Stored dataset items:

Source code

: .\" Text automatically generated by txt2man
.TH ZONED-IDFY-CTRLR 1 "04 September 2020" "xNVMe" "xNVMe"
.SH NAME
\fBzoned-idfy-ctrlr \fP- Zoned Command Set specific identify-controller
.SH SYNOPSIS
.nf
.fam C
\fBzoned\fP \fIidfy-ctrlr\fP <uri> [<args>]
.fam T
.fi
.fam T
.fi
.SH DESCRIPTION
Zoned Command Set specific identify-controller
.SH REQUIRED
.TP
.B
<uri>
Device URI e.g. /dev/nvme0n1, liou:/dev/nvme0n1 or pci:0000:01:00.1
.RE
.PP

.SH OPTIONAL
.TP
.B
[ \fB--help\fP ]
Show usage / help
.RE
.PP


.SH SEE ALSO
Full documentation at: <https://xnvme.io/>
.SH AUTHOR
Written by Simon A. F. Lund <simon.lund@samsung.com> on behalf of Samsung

AIM OF THE TASK: Scan the data above for the word "fBzoned". Copy every line in which it is found.

ANSWER FOR THE TASK:
\fBzoned-idfy-ctrlr \fP- Zoned Command Set specific identify-controller
\fBzoned\fP \fIidfy-ctrlr\fP <uri> [<args>]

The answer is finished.